As Europe’s post-cold war architecture crumbles in the aftermath of Russia’s invasion of Ukraine’s Crimean peninsula, the prime architect of President Obama’s “reset” policy still argues it has been a great success.
Deputy National Security Advisor Tony Blinken is quoted in today’s Wall Street Journal that Obama’s increasingly lampooned quest to improve relations with Russia by acceding to its economic and military demands “was not a failure”, because “there were areas where it made sense to cooperate with Russia.”
Blinken re-asserted the Administration’s now discredited mantra that “We don’t see the world in zero sum terms,” and echoing his boss, continued to suggest that the Obama Administration’s has a better understanding of Russian national interests than do the Russians themselves.”
“A successful, integrated Ukraine,” Blinken said, “is not only good for Ukraine, it is good for Russia.”
The Journal reports that even after yesterday’s Russian annexation of Crimea, the State Department and Secretary Kerry still cling to the ‘reset’ as the most effective approach to engaging Russia. The Journal quotes an unnamed State Department official who rejected charges that the reset has failed by pointing to the fact that “Mr. Kerry continues to talk with (Russian Foreign Minister Sergei Lavrov) Mr. Lavrov almost daily,” and that the State Department “still does not rule out having direct talks with Mr. Putin.”
In a particularly scathing rebuke to the efficacy of President Obama’s continued belief that personal diplomacy remains the best way to limit Russian military aggression, the Journal reports that last week, at the height of the crisis in Crimea, during supposedly high level talks with US Secretary of State John Kerry, Russian Foreign Minister Lavrov was unable to get instructions from Moscow because his boss, President Vladimir Putin refused to take his calls.

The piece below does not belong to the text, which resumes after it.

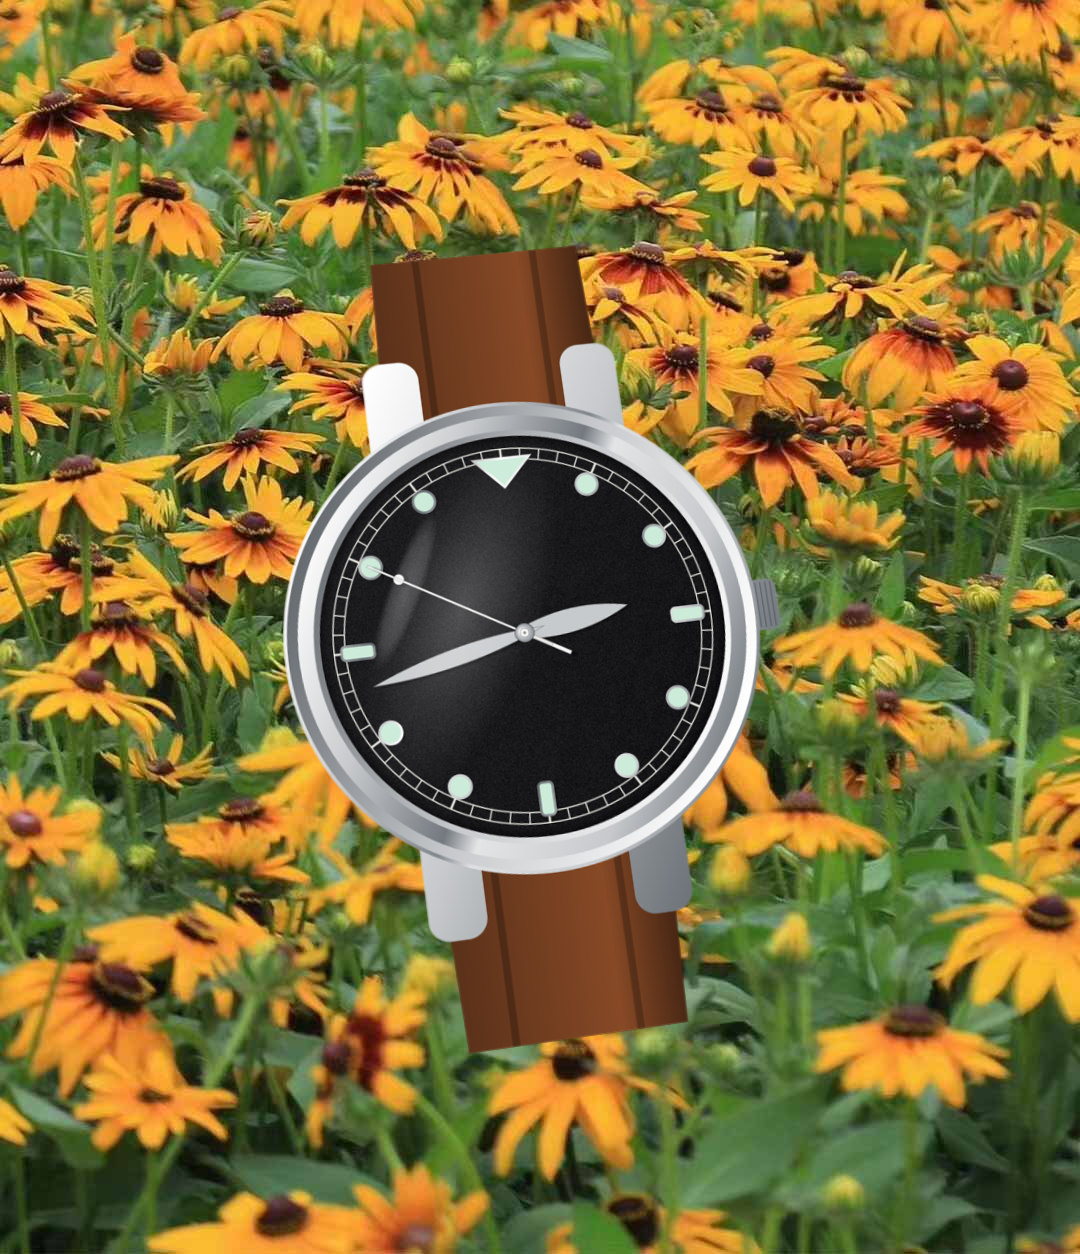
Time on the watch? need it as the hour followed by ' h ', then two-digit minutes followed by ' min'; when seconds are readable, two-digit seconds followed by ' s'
2 h 42 min 50 s
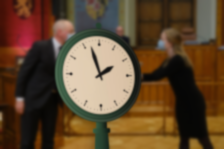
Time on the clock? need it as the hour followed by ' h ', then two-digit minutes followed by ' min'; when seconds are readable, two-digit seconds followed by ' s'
1 h 57 min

Next week, President Obama travels to the Hague to make yet another speech on behalf of nuclear non-proliferation. There has been no word yet from Kiev as to whether Ukraine – which in 1994 unilaterally relinquished its entire nuclear arsenal, then the world’s third largest, in exchange for US, British and Russian guarantees that’s its territorial integrity would be respected and defended – will be in attendance to listen to President Obama’s appeal.